Y tuvo que conocer a muchos de los pacientes internados allí. Los vería a menudo y pensaría en ellos.

—¿Alguna vez utilizaste el ascensor? —pregunta Jan.

—Sí —responde Legén—. De vez en cuando.

—¿Los domingos?

—De vez en cuando.

—¿Te veías con alguien allí arriba?

Legén asiente pensativo con la cabeza, como si estuviera recordando los encuentros.

—¿Una mujer?

Vuelve a asentir con tristeza.

—Era bella, muy atractiva… pero tenía un infierno en su interior.

Jan no pregunta nada más.

Lince

La inspectora de policía tenía unos ojos verde claro que miraban muy fijamente sin apartar jamás la vista. Estaba en la secretaría, sentada al escritorio de Nina, y se mostraba relajada, como si la directora de Lince fuera en realidad una policía. Jan intentó parecer igual de tranquilo: tan solo era uno más de los empleados de la guardería a los que tenían que interrogar.

—¿Viste a alguien en el bosque?

—¿Se refiere a… algún adulto?

—Niño o adulto —respondió la inspectora—. Alguien que no perteneciera al grupo de la guardería.
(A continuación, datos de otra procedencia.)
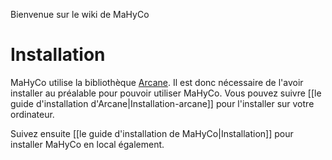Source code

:Bienvenue sur le wiki de MaHyCo

# Installation

MaHyCo utilise la bibliothèque [Arcane](http://github.com/arcane-framework/framework). Il est donc nécessaire de l'avoir installer au préalable pour pouvoir utiliser MaHyCo.
Vous pouvez suivre [[le guide d'installation d'Arcane|Installation-arcane]] pour l'installer sur votre ordinateur.

Suivez ensuite [[le guide d'installation de MaHyCo|Installation]] pour installer MaHyCo en local également.
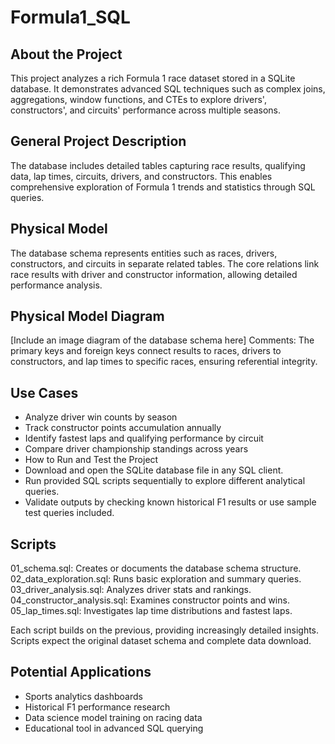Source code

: # Formula1_SQL
## About the Project
This project analyzes a rich Formula 1 race dataset stored in a SQLite database. It demonstrates advanced SQL techniques such as complex joins, aggregations, window functions, and CTEs to explore drivers', constructors', and circuits' performance across multiple seasons.

## General Project Description
The database includes detailed tables capturing race results, qualifying data, lap times, circuits, drivers, and constructors. This enables comprehensive exploration of Formula 1 trends and statistics through SQL queries.

## Physical Model
The database schema represents entities such as races, drivers, constructors, and circuits in separate related tables. The core relations link race results with driver and constructor information, allowing detailed performance analysis.

## Physical Model Diagram
[Include an image diagram of the database schema here]
Comments: The primary keys and foreign keys connect results to races, drivers to constructors, and lap times to specific races, ensuring referential integrity.

## Use Cases
- Analyze driver win counts by season
- Track constructor points accumulation annually
- Identify fastest laps and qualifying performance by circuit
- Compare driver championship standings across years
- How to Run and Test the Project
- Download and open the SQLite database file in any SQL client.
- Run provided SQL scripts sequentially to explore different analytical queries.
- Validate outputs by checking known historical F1 results or use sample test queries included.

## Scripts
01_schema.sql: Creates or documents the database schema structure.
02_data_exploration.sql: Runs basic exploration and summary queries.
03_driver_analysis.sql: Analyzes driver stats and rankings.
04_constructor_analysis.sql: Examines constructor points and wins.
05_lap_times.sql: Investigates lap time distributions and fastest laps.

Each script builds on the previous, providing increasingly detailed insights. Scripts expect the original dataset schema and complete data download.

## Potential Applications
- Sports analytics dashboards
- Historical F1 performance research
- Data science model training on racing data
- Educational tool in advanced SQL querying
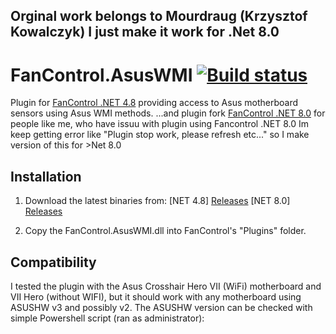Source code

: ## Orginal work belongs to  Mourdraug (Krzysztof Kowalczyk) I just make it work for .Net 8.0 ##

# FanControl.AsusWMI [![Build status](https://ci.appveyor.com/api/projects/status/mc33hki902w421le?svg=true)](https://ci.appveyor.com/project/Mourdraug/fancontrol-asuswmi)

Plugin for [FanControl .NET 4.8](https://github.com/Rem0o/FanControl.Releases) providing access to Asus motherboard sensors using Asus WMI methods.
...and plugin fork [FanControl .NET 8.0](https://github.com/jas7o/fancontrol-asuswmi_net80/releases) for people like me, who have issuu with plugin using Fancontrol .NET 8.0 Im keep getting error like "Plugin stop work, please refresh etc..." so I make version of this for >Net 8.0

## Installation

1. Download the latest binaries from:
[NET 4.8] [Releases](https://github.com/Mourdraug/FanControl.AsusWMI/releases)
[NET 8.0] [Releases](https://github.com/jas7o/fancontrol-asuswmi_net80/releases)

2. Copy the FanControl.AsusWMI.dll into FanControl's "Plugins" folder.

## Compatibility 

I tested the plugin with the Asus Crosshair Hero VII (WiFi) motherboard and VII Hero (without WIFI), but it should work with any motherboard using ASUSHW v3 and possibly v2.
The ASUSHW version can be checked with simple Powershell script (ran as administrator):
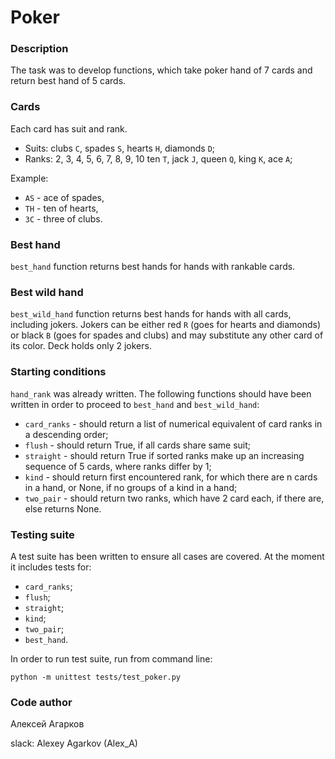 # Poker 
### Description
The task was to develop functions, which take poker hand of 7 cards and return best hand of 5 cards.

### Cards
Each card has suit and rank.
* Suits: clubs `C`, spades `S`, hearts `H`, diamonds `D`;
* Ranks: 2, 3, 4, 5, 6, 7, 8, 9, 10 ten `T`, jack `J`, queen `Q`, king `K`, ace `A`;

Example: 
* `AS` - ace of spades, 
* `TH` - ten of hearts, 
* `3C` - three of clubs.

### Best hand
`best_hand` function returns best hands for hands with rankable cards.

### Best wild hand
`best_wild_hand` function returns best hands for hands with all cards, including jokers.
Jokers can be either red `R` (goes for hearts and diamonds) or black `B` (goes for spades and clubs) and may substitute any other card of its color.
Deck holds only 2 jokers.

### Starting conditions
`hand_rank` was already written. 
The following functions should have been written in order to proceed to `best_hand` and `best_wild_hand`:

* `card_ranks` - should return a list of numerical equivalent of card ranks in a descending order;
* `flush` - should return True, if all cards share same suit;
* `straight` - should return True if sorted ranks make up an increasing sequence of 5 cards, where ranks differ by 1;
* `kind` - should return first encountered rank, for which there are n cards in a hand, or None, if no groups of a kind in a hand;
* `two_pair` - should return two ranks, which have 2 card each, if there are, else returns None.

### Testing suite
A test suite has been written to ensure all cases are covered. At the moment it includes tests for:
* `card_ranks`;
* `flush`;
* `straight`;
* `kind`;
* `two_pair`;
* `best_hand`.

In order to run test suite, run from command line:

`python -m unittest tests/test_poker.py`

### Code author
Алексей Агарков

slack: Alexey Agarkov (Alex_A)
Jan la miró y simuló pensar. Podría inventarse una sombra entre los abetos, una figura humana acurrucada que vigilaba a los niños con ojos malvados, pero sabía que ahora la policía buscaba a un secuestrador, y no deseaba que le relacionaran con un personaje así. Negó con la cabeza.

—No vi a nadie… pero oí un ruido.

—¿Un ruido?

Jan no había oído ningún ruido, pero ahora tenía que seguir:

—Sí… Ruido de ramas, como si alguien se moviera entre los arbustos. Aunque creo que se trataba de un animal.

—¿Qué clase de animal?

—No lo sé. Un corzo, quizá. O un alce.

—Algo grande, entonces.

—Sí, un animal grande… Pero no se trataba de un depredador.

La inspectora lo miró.

—¿A qué te refieres con eso?

—Bueno… en el bosque los hay —replicó Jan—. No se ven con mucha frecuencia porque son tímidos, pero hay osos y linces y lobos… Bueno, puede que lobos no, no tan al sur.

Jan sintió que hablaba demasiado, cerró la boca y sonrió algo tenso. La inspectora no le hizo más preguntas.

—Gracias —se limitó a decir, y escribió algo en una libreta.

Jan se puso en pie.

—¿Habrá más batidas?

—No, por ahora no —respondió la inspectora—. Seguiremos la búsqueda con helicóptero y haremos algunos rastreos.

—Estoy dispuesto a ayudar —dijo Jan—. En lo que sea.

—Muy bien.

Jan miró el reloj al salir de la habitación. Eran las dos y veinte. Pronto habría transcurrido un día desde que William había entrado en el búnker y Jan lo había encerrado en él.

Parecía que hubiera pasado un año.

Nina y los demás compañeros de Lince y Oso Pardo estaban sentados en la sala de personal. Apenas hablaban, solo esperaban. Parecía un funeral. Sigrid Jansson no estaba: no se encontraba bien y se había ido a casa después del interrogatorio policial.

Porque ¿acaso no era eso lo que estaba haciendo la policía, un interrogatorio? Eso le había parecido a Jan, y se sentía agotado después de tantas preguntas. Sabía que habían leído la carta que él había enviado a los padres de William y que estaban buscando al secuestrador, pero ¿sospechaban de él?

Se sirvió una taza de café, se sentó entre el resto de los empleados e intentó relajarse. Al otro lado de la ventana la luz del sol empezaba a languidecer. Aún era pronto para que anocheciera, pero no faltaba mucho.